Il modello è quello del CFG, City Football Group, holding controllata dal fondo Abu Dhabi United Group for Development and Investment, che possiede Manchester City, New York City FC, Melbourne FC, Yokohama F Marinos, Atletico Torque, Girona e Sichuan Jiuniu. Prima del lockdown il CFG era pronto ad acquistare anche i francesi dell’AS Nancy-Lorraine per una cifra che oscillava dai 12 ai 18 milioni di euro; trattativa saltata per via della pandemia mettendo in discussione l’esistenza del club transalpino, per acquistare il titolo del quale, dopo, potrebbe essere più facile e meno dispendioso. L’holding degli Emirati Arabi Uniti è stata valutata 4,8 miliardi di dollari e alla fine del 2019 ha ceduto il suo 10 per cento alla società d’investimento Silver Lake con sede nella Silicon Valley, per 500 milioni di dollari. Un investimento globale e locale al tempo stesso, che porta acqua principalmente al mulino del Manchester City.

 

Il multilocalismo non è altro che una strategia economia perseguita dalle multinazionali, una strategia che si sta rafforzando in questo periodo di crisi, dove la pandemia ha messo in difficoltà i meccanismi classici della globalizzazione. L’idea del CFG è quella di diventare una società d’intrattenimento globale, con squadre di calcio sparse nei cinque continenti, sotto un’unica bandiera, capaci di creare profitto localmente con l’opportunità, al tempo stesso, di stipulare contratti globali di sponsorizzazione più vantaggiosi e remunerativi per il gruppo.

 

Il desiderio di Joseph DaGrosa, che attraverso la GACP Sports possiede Soccerex, il più grande organizzatore planetario di conferenze a tema calcistico, e Hugo Varela è quello di replicare il modello del City Football Group. Nel frattempo la GACP Sports ha venduto il Bordeaux tredici mesi dopo l’acquisto. Azione che potrebbe sembrare un controsenso, ma che sottolinea un aspetto conosciuto. L’appeal della Premier League e del calcio inglese a livello globale non ha eguali ed è una cosa che non si può ricreare in laboratorio né comprare al mercato, a meno che non si acquisti un club di Premier League di un certo peso. Iniziare poi a vincere, ad ampliare il parco dei fan nel mondo e utilizzare tutto ciò come trampolino di lancio per nuove acquisizioni in altri campionati. La strategia è così studiata: comprare un club, definito di ancoraggio, nel calcio europeo ovviamente, poi da tre a cinque squadre satelliti in altri Paesi e continenti, infine una decina di accademie tra Asia, Africa e Sud America.

  

Joseph DaGrosa ha costruito la sua reputazione rilevando prima e facendo fruttare poi aziende in difficoltà, come ha fatto con la società di private equity 1848 Capital Partners acquistando 248 Burger King Franchising in bancarotta. A Bordeaux, però, ha già capito che il calcio non è un prodotto simile agli hamburger e segue logiche completamente differenti: “Indipendentemente dai nostri sentimenti personali abbiamo la responsabilità di proteggere il capitale che ci è stato affidato e questo è il nostro obiettivo principale.

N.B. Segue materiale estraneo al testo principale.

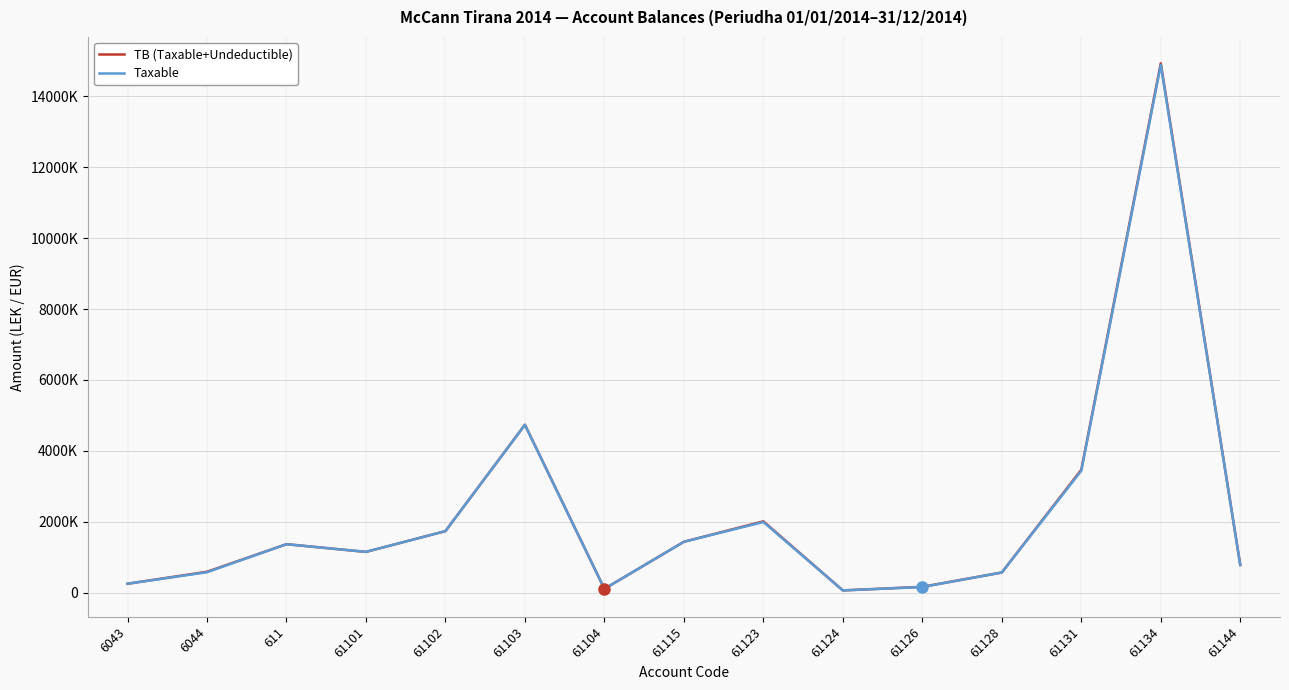

What are all the series names shown in the legend?

TB (Taxable+Undeductible), Taxable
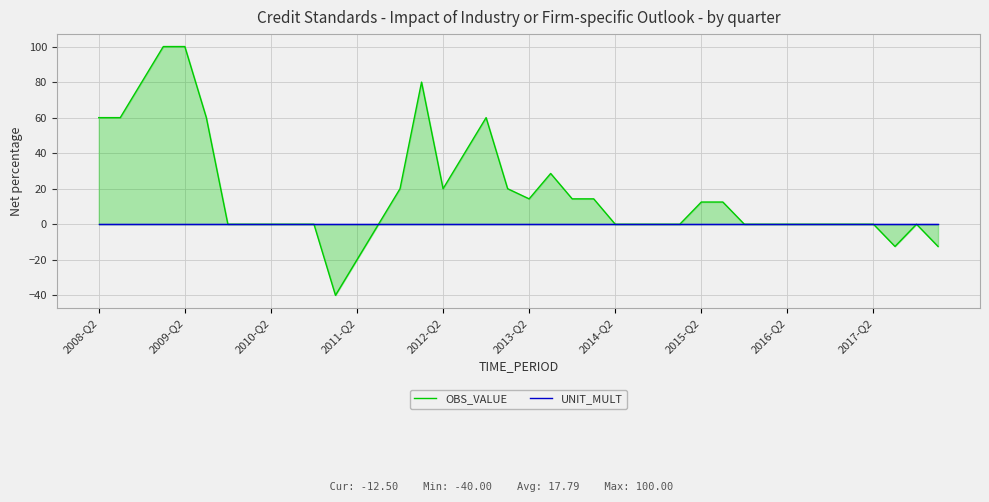

What are all the series names shown in the legend?

OBS_VALUE, UNIT_MULT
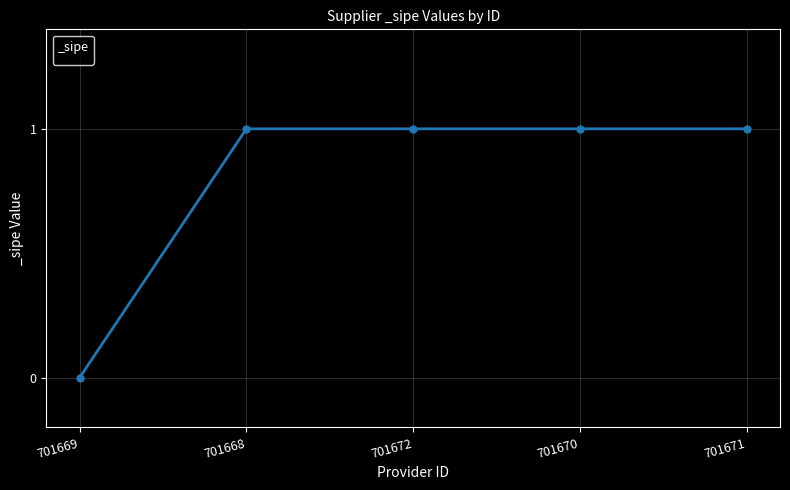

How many lines are shown in the chart?

1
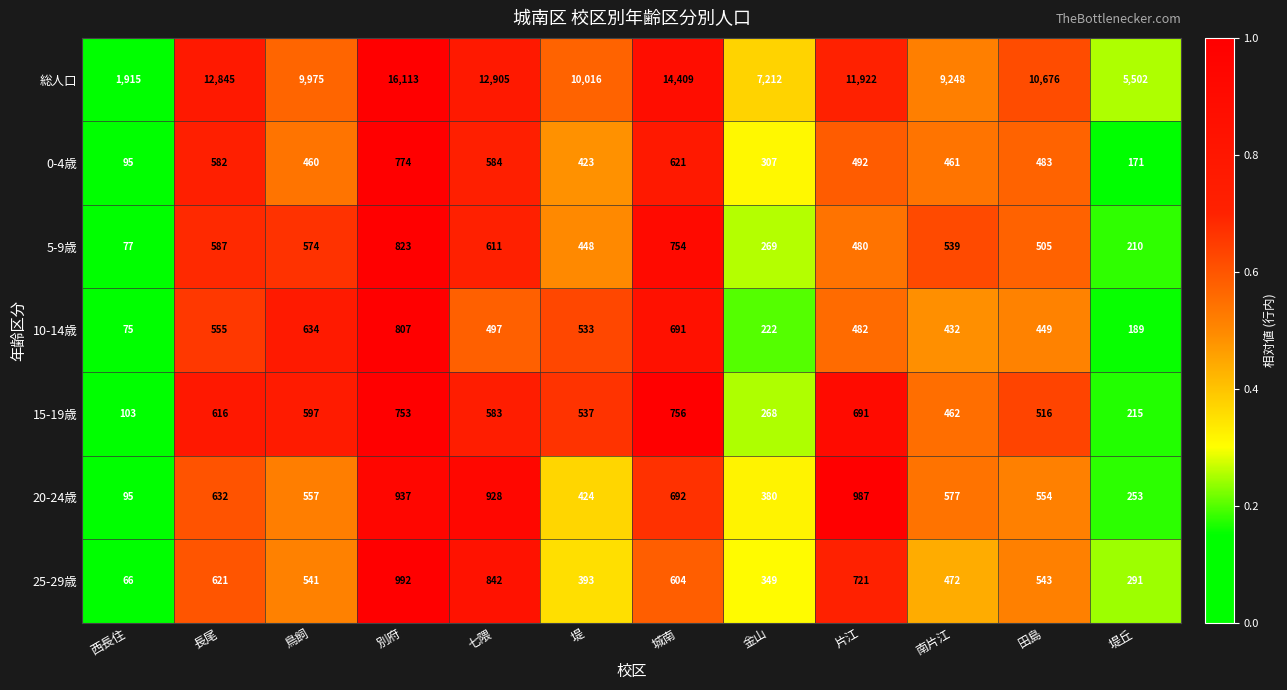

The 15-19歳 series shows 597 at 鳥飼. True or false?

True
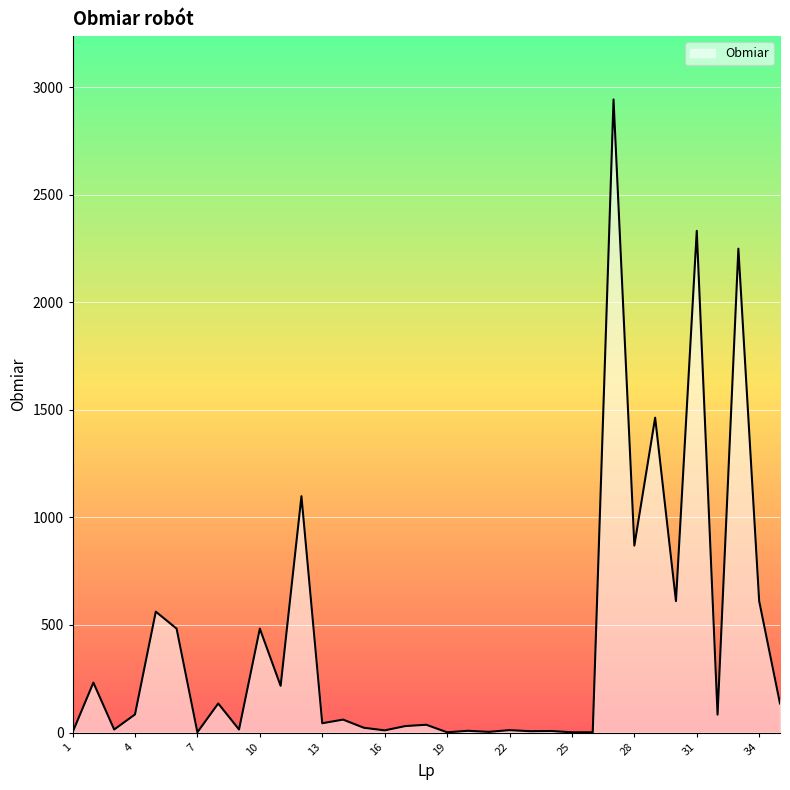

How many lines are shown in the chart?

1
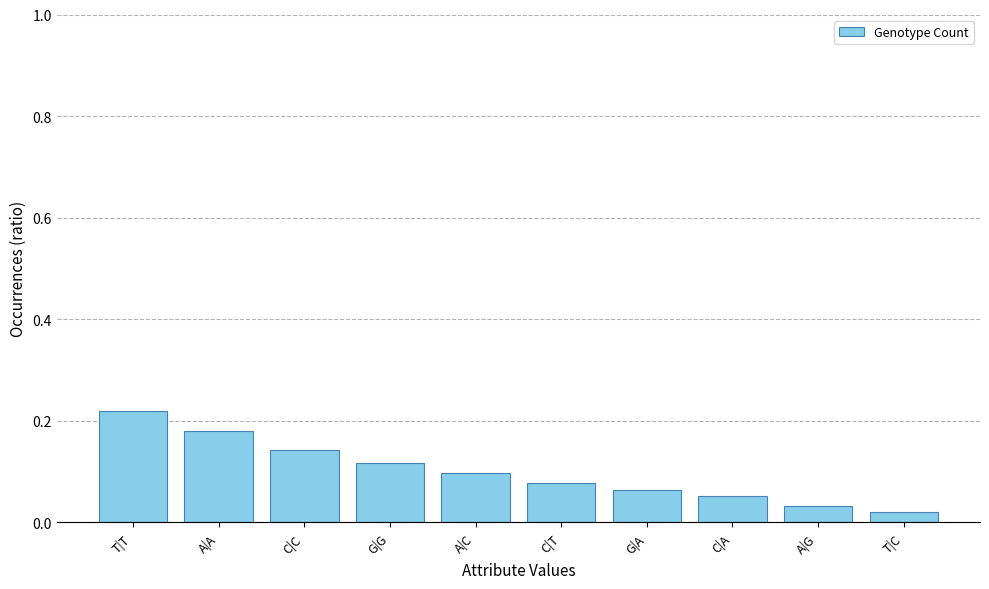

What is the sum of the values at C|A and T|T?

0.3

Detto ciò crediamo che non sia incoerente vincere sul campo e anche finanziariamente. Per questo pensiamo che adesso sia il momento d’iniziare un investimento di lungo termine nel calcio, partendo dalla Premier League e dalla possibilità di acquistare club importanti a condizioni molto vantaggiose”. Una speculazione dichiarata da società che si comportano come fondi d’investimento, contro i quali, in un periodo siffatto, la lotta della Fifa si fa sempre più debole. Quando si darà la colpa al Covid-19 ricordatevi, però, che il calcio è permeabile da decenni a tale tipo d’investimenti.